Selected extract |
_ _ _ _ _ _ _

# Mountain lion and deer trail cam photo



## twopopper

Don't know for sure, but this picture is sapose to be from the Hope North Dakota area. Anyone know for sure?


----------



## Dawgs13

I got this email a few days ago saying it was from Georgia. I think its a fake. I may be wrong.


----------



## dleier

let me just say that one has been around for a little while. Most credible information I saw was that it came from Texas:

http://www.outdooroddities.com/2009/03/ ... tail-deer/


----------



## specialpatrolgroup

Looks fake, why are there no shadows from the flash?


----------



## barebackjack

That cant be from ND......nobody baits with a feeder! Now if it was ten semi-loads of grain in the background like everybody talks about, than it may be ND.


----------



## hunt4P&amp;Y

twopopper said:


> Don't know for sure, but this picture is sapose to be from the Hope North Dakota area. Anyone know for sure?


No but there may or may not have been a mt. Lion spotted by hope last night! 8)


----------



## verg

check out keloland.com
A Sd news station did a check on it cuz it has been said it was from SD.
Comes from Texas.


----------



## Trapper99

i would say photo shopped. No shadows. no blood. No drag marks.No nothing. and what does it have a hold on? few hairs? can'te really see that its biting the deer cause the skin or jaw is not twister like if it were being pulled by.


----------



## twopopper

Found out that it started as a hoax in Hope ND and got blown way out of praportion!


----------



## specialpatrolgroup

I just noticed, look at the front forward leg, it has almost no taper to it.


----------



## Chuck Smith

here is a simple one.....Look at the soil.... very sandy and dry. Looks like tx, az, ok, type ground. Not upper Midwestern ground.

But I got this as a cell phone pic saying it was from slayton MN. So this cat has made its rounds. :beer:


----------



## wmmichael20

I'm with trapper in this one photo shop all the way we got the photo a few years ago and they said it was from the u.p in michigan and as we all know mt.lions are trophy hunters we all know better than that they take the weak or small wouldnt piss with a buck like that one on one to big a chance it would get itself injured


----------



## ndoutdoorsman

I got the same text message of that picture from my brother in Idaho. So not really sure where it was taken from


----------



## papapete

http://www.outdooroddities.com/2009/03/ ... tail-deer/

This has been going around for quit awhile. This site has a much better pic also.


----------



## papapete

http://images.google.com/imgres?imgurl= ... N%26um%3D1

this has pic for other cases.

_ _ _ _ _ _ _

Extracted entries |
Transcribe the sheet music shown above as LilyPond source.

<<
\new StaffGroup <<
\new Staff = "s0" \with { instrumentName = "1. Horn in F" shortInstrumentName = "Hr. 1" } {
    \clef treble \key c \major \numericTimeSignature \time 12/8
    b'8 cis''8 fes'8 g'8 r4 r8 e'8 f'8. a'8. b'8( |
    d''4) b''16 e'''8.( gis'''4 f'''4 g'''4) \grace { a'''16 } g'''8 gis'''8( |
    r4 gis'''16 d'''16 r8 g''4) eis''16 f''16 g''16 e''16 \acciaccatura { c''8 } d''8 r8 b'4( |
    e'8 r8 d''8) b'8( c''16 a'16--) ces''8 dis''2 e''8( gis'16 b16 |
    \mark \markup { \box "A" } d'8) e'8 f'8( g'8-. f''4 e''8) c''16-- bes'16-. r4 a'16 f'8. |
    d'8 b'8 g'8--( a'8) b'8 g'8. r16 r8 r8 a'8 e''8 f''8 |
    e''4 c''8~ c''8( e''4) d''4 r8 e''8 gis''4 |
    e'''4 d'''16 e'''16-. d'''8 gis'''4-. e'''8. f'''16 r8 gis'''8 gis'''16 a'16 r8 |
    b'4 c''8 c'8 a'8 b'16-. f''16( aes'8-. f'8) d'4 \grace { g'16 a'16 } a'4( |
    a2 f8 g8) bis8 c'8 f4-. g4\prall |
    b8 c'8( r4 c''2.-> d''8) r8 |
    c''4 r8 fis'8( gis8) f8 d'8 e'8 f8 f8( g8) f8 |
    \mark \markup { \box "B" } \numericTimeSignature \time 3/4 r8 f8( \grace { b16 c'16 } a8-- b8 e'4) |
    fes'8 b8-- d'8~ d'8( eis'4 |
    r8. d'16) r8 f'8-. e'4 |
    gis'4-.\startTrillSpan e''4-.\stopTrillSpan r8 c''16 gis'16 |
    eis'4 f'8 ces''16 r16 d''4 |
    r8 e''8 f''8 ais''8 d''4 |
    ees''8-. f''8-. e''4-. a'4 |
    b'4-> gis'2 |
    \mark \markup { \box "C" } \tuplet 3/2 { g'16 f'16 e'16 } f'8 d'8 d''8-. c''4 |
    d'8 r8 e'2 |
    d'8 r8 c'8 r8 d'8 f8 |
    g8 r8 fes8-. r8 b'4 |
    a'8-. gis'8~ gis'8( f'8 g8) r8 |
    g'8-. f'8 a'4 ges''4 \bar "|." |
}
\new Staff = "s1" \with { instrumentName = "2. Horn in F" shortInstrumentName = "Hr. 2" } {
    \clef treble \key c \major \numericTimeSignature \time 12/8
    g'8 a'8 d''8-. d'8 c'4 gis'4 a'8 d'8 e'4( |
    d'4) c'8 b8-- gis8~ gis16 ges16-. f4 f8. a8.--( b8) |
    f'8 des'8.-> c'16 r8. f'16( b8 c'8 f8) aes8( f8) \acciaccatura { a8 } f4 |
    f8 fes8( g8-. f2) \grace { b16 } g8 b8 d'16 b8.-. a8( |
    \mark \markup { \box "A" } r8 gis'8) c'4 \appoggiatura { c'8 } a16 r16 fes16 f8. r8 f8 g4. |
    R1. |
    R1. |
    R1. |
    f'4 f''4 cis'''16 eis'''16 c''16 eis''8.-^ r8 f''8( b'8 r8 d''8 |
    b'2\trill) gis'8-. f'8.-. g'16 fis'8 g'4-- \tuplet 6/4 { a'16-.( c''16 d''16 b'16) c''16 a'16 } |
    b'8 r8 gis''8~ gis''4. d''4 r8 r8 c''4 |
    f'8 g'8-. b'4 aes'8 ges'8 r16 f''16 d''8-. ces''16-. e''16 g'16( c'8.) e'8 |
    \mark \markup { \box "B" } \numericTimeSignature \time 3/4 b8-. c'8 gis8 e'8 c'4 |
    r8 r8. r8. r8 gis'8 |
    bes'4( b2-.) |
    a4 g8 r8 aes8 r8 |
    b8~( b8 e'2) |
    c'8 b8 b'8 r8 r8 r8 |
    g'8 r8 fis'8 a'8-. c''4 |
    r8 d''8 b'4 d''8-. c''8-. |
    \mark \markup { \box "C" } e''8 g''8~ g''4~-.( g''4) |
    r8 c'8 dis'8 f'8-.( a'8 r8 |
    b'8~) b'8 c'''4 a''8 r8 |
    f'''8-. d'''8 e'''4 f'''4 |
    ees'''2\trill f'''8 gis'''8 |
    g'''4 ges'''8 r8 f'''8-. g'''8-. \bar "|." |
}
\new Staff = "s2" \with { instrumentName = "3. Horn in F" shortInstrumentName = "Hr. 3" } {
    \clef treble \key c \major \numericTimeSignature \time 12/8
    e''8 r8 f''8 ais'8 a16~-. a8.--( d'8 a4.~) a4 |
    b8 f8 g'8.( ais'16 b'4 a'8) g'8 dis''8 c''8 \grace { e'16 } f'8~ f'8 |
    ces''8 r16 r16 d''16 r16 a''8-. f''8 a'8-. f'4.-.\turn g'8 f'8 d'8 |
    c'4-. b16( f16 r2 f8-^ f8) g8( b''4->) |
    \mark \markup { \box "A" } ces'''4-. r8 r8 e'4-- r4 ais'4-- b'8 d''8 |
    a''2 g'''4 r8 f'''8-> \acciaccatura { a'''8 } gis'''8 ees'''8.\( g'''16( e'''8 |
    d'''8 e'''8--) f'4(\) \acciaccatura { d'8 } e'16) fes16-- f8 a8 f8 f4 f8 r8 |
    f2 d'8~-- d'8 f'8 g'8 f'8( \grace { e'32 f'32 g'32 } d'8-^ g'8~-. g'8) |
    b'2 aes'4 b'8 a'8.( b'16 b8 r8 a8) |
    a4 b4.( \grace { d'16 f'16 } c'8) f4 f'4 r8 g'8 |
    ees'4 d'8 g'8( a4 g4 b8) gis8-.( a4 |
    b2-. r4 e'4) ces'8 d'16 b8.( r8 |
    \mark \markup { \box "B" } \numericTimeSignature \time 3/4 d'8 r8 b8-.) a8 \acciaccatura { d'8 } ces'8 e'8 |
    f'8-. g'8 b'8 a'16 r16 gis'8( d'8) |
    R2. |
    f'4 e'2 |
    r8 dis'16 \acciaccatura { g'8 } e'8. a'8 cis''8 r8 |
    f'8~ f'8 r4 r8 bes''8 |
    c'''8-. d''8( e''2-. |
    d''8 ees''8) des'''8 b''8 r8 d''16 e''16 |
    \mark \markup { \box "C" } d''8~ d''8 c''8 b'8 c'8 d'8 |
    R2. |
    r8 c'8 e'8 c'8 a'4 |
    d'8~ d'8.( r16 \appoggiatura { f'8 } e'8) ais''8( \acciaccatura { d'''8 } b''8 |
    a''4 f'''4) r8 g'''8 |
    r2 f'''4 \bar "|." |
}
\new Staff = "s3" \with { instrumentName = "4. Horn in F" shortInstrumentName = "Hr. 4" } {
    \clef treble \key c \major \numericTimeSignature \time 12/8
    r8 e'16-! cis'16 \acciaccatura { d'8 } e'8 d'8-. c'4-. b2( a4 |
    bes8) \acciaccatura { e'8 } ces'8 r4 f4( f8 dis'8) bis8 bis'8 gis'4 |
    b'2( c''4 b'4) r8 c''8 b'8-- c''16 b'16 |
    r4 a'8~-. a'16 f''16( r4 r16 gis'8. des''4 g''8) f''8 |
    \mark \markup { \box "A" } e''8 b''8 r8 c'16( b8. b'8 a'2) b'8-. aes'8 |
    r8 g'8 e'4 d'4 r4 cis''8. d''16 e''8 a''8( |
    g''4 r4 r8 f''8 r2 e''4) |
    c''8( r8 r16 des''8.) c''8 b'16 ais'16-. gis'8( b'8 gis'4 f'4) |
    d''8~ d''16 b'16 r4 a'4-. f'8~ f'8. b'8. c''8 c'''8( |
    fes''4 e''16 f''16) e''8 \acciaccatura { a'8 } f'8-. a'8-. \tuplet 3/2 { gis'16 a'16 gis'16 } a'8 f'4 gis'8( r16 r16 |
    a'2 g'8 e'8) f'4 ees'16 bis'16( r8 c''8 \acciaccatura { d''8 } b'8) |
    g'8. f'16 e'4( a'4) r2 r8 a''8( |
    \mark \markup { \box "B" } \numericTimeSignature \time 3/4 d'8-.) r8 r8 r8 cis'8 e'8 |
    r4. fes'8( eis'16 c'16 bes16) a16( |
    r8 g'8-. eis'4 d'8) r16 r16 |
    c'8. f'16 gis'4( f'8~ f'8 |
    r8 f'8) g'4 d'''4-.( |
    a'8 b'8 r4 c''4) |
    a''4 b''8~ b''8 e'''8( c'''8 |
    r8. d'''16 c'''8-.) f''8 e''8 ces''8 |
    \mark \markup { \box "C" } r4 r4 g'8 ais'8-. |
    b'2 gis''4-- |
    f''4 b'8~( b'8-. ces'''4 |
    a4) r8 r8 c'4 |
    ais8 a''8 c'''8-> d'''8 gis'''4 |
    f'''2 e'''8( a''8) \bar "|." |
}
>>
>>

_ _ _ _ _ _ _

What to work on |
(a) In the mountain lion thread, which Minnesota town was the cell phone picture said to come from?
(b) Transcribe everything in the mountain lion thread from "## ndoutdoorsman" down to "better pic also.".

Solutions to each task |
(a) Slayton, Minnesota.

(b)
## ndoutdoorsman

I got the same text message of that picture from my brother in Idaho. So not really sure where it was taken from


----------



## papapete

http://www.outdooroddities.com/2009/03/ ... tail-deer/

This has been going around for quit awhile. This site has a much better pic also.